*What you will do*
Copy out, from the data, each line containing the string "Breast".

··· Dataset records

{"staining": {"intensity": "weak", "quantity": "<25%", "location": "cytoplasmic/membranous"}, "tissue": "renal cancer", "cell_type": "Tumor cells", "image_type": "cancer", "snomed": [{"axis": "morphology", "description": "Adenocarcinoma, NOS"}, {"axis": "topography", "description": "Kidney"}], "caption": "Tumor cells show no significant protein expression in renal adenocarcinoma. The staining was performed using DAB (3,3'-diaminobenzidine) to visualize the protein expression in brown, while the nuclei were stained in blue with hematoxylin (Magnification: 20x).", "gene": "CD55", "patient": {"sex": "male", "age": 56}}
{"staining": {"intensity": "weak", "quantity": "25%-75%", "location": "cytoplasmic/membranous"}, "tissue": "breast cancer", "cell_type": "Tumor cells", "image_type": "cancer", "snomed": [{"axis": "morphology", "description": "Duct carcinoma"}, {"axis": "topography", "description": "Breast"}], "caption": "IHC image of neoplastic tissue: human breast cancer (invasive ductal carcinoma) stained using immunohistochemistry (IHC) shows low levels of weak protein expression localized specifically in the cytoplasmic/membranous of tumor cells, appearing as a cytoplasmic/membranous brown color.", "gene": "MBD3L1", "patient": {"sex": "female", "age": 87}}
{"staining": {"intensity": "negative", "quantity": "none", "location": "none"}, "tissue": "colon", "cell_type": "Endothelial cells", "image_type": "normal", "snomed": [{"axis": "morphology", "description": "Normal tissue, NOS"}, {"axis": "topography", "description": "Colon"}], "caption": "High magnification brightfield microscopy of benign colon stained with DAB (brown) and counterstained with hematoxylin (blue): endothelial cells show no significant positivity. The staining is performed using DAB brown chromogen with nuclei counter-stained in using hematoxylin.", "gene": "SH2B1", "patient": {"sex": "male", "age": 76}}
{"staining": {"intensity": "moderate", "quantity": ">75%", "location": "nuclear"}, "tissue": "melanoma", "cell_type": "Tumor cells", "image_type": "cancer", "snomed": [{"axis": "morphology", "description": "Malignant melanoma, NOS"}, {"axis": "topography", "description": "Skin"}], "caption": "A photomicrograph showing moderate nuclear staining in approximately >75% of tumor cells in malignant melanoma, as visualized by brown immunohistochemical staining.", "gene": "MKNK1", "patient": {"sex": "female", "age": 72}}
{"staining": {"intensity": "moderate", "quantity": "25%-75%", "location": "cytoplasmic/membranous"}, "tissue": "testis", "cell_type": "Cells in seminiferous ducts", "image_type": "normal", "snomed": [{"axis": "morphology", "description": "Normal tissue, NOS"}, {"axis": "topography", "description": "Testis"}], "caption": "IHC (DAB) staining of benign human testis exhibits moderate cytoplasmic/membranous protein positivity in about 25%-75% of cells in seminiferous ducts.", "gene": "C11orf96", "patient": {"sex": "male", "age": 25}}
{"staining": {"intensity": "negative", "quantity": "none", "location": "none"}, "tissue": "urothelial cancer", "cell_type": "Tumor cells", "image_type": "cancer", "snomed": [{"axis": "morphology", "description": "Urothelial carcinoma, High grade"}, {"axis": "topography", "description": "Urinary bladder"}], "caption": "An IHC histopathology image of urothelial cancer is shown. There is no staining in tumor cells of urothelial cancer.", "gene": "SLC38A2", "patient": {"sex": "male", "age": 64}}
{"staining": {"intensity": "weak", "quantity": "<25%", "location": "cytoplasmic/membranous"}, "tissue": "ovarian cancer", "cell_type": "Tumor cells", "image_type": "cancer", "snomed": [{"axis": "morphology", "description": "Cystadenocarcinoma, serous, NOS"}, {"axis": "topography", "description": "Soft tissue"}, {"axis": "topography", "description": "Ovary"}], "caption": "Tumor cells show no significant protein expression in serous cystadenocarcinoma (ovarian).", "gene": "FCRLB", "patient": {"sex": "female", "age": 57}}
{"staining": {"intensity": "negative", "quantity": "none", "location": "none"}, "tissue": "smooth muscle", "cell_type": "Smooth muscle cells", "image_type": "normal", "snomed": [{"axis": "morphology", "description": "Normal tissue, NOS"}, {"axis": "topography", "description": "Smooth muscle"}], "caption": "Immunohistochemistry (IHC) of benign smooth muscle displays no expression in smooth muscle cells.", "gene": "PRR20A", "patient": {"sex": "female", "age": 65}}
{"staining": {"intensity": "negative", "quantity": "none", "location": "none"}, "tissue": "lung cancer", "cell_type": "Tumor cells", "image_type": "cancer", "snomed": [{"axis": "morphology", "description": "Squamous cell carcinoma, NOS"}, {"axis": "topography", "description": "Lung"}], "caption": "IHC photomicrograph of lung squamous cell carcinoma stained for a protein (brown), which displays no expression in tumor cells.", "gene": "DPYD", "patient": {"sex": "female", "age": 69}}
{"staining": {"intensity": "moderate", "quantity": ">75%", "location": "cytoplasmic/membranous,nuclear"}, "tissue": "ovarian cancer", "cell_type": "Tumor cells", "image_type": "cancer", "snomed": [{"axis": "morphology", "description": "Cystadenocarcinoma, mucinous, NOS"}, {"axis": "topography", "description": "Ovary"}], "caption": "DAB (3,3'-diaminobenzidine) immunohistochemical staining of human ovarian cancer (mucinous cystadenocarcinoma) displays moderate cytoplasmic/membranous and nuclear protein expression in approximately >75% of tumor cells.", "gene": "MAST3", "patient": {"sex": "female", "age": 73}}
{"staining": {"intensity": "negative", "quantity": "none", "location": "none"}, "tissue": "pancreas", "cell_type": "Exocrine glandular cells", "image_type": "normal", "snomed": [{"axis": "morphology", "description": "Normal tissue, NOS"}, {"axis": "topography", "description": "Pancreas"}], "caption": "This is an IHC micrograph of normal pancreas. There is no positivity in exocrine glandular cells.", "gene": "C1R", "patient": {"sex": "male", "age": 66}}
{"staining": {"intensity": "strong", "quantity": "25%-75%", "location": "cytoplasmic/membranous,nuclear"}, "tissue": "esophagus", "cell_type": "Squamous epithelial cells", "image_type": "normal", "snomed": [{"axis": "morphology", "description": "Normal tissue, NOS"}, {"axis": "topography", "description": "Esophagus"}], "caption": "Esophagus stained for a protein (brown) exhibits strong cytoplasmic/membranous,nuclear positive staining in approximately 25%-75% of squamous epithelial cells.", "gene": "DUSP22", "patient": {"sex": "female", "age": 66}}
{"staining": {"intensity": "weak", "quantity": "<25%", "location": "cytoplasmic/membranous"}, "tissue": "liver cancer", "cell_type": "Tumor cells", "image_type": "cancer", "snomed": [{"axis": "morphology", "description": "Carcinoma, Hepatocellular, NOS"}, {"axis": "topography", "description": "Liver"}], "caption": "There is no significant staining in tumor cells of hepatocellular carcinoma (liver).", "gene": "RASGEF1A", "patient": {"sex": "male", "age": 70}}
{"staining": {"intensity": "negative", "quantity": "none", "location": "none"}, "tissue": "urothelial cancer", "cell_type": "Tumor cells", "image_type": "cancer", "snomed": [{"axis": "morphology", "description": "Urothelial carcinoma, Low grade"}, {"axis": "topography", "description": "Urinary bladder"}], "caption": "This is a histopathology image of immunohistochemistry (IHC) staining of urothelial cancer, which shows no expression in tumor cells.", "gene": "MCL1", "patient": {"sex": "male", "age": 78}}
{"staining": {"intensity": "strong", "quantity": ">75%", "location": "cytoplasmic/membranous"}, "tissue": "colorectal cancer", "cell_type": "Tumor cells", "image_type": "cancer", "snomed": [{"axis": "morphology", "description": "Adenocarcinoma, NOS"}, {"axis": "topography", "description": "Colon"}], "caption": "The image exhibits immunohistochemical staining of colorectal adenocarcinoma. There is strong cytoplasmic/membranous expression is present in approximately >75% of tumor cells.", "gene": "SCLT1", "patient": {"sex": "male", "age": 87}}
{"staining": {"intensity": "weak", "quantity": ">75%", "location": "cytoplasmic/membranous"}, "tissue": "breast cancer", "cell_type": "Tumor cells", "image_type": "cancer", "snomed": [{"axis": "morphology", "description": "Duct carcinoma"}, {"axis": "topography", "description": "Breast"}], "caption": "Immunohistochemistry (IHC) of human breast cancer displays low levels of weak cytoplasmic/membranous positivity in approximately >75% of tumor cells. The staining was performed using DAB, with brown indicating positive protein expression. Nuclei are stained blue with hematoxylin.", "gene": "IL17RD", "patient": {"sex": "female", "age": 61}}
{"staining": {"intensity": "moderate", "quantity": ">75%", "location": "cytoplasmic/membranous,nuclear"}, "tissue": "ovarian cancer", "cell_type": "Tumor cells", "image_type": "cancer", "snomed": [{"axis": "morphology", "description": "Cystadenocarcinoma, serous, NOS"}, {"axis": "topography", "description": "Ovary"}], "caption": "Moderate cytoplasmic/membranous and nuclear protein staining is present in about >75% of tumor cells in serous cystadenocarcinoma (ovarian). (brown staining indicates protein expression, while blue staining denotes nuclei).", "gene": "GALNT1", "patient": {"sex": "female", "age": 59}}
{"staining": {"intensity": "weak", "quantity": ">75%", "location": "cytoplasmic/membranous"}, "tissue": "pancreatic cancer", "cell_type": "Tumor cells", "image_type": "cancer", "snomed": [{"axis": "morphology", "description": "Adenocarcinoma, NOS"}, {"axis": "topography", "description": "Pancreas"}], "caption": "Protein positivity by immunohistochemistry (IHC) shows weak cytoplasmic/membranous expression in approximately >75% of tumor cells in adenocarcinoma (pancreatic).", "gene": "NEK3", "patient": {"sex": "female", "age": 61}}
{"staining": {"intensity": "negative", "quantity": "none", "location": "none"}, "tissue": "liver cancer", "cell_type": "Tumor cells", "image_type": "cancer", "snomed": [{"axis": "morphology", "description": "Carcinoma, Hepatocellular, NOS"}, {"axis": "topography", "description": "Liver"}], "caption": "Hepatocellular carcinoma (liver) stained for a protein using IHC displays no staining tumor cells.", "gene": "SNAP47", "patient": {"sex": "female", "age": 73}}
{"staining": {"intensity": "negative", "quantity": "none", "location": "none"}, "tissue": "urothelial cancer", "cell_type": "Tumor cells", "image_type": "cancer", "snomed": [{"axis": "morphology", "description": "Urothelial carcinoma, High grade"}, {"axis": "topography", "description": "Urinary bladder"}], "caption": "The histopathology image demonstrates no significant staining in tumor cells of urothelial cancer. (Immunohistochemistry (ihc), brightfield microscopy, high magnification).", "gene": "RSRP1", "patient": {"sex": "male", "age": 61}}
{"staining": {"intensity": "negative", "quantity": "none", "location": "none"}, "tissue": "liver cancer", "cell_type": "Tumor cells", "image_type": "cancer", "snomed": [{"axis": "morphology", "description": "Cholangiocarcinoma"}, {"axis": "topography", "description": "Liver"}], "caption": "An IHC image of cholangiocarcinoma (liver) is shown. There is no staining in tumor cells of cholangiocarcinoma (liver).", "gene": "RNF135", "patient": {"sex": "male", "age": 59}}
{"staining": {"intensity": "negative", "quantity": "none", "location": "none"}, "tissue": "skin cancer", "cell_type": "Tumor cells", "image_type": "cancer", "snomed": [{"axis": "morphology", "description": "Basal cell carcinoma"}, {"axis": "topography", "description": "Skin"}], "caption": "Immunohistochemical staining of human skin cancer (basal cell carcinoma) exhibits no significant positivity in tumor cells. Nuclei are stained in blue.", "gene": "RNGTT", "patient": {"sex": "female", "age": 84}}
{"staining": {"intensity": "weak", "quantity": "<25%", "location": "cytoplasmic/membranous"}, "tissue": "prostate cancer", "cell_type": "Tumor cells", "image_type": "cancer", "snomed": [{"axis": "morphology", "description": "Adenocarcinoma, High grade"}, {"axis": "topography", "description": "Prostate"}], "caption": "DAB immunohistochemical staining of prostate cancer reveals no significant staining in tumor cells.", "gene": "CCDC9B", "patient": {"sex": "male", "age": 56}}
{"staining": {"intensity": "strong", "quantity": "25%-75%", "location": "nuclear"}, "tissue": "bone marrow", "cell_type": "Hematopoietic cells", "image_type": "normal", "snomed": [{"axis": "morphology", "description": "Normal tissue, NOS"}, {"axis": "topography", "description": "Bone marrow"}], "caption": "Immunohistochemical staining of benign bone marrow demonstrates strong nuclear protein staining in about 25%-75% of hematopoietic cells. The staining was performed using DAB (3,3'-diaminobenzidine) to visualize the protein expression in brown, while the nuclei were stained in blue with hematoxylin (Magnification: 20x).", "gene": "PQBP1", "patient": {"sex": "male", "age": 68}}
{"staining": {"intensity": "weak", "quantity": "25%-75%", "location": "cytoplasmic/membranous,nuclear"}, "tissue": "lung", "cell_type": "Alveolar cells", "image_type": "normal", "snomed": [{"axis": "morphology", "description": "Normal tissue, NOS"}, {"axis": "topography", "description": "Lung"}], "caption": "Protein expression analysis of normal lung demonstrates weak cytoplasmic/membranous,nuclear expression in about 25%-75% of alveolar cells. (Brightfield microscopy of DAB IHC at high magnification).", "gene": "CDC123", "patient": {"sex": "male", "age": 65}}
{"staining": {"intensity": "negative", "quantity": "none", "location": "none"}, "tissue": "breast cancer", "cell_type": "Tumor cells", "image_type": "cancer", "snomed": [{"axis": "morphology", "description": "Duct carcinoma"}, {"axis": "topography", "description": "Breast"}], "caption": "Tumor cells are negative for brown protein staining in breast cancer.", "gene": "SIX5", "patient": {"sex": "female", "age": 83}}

······

*Solution to the problem*
{"staining": {"intensity": "weak", "quantity": "25%-75%", "location": "cytoplasmic/membranous"}, "tissue": "breast cancer", "cell_type": "Tumor cells", "image_type": "cancer", "snomed": [{"axis": "morphology", "description": "Duct carcinoma"}, {"axis": "topography", "description": "Breast"}], "caption": "IHC image of neoplastic tissue: human breast cancer (invasive ductal carcinoma) stained using immunohistochemistry (IHC) shows low levels of weak protein expression localized specifically in the cytoplasmic/membranous of tumor cells, appearing as a cytoplasmic/membranous brown color.", "gene": "MBD3L1", "patient": {"sex": "female", "age": 87}}
{"staining": {"intensity": "weak", "quantity": ">75%", "location": "cytoplasmic/membranous"}, "tissue": "breast cancer", "cell_type": "Tumor cells", "image_type": "cancer", "snomed": [{"axis": "morphology", "description": "Duct carcinoma"}, {"axis": "topography", "description": "Breast"}], "caption": "Immunohistochemistry (IHC) of human breast cancer displays low levels of weak cytoplasmic/membranous positivity in approximately >75% of tumor cells. The staining was performed using DAB, with brown indicating positive protein expression. Nuclei are stained blue with hematoxylin.", "gene": "IL17RD", "patient": {"sex": "female", "age": 61}}
{"staining": {"intensity": "negative", "quantity": "none", "location": "none"}, "tissue": "breast cancer", "cell_type": "Tumor cells", "image_type": "cancer", "snomed": [{"axis": "morphology", "description": "Duct carcinoma"}, {"axis": "topography", "description": "Breast"}], "caption": "Tumor cells are negative for brown protein staining in breast cancer.", "gene": "SIX5", "patient": {"sex": "female", "age": 83}}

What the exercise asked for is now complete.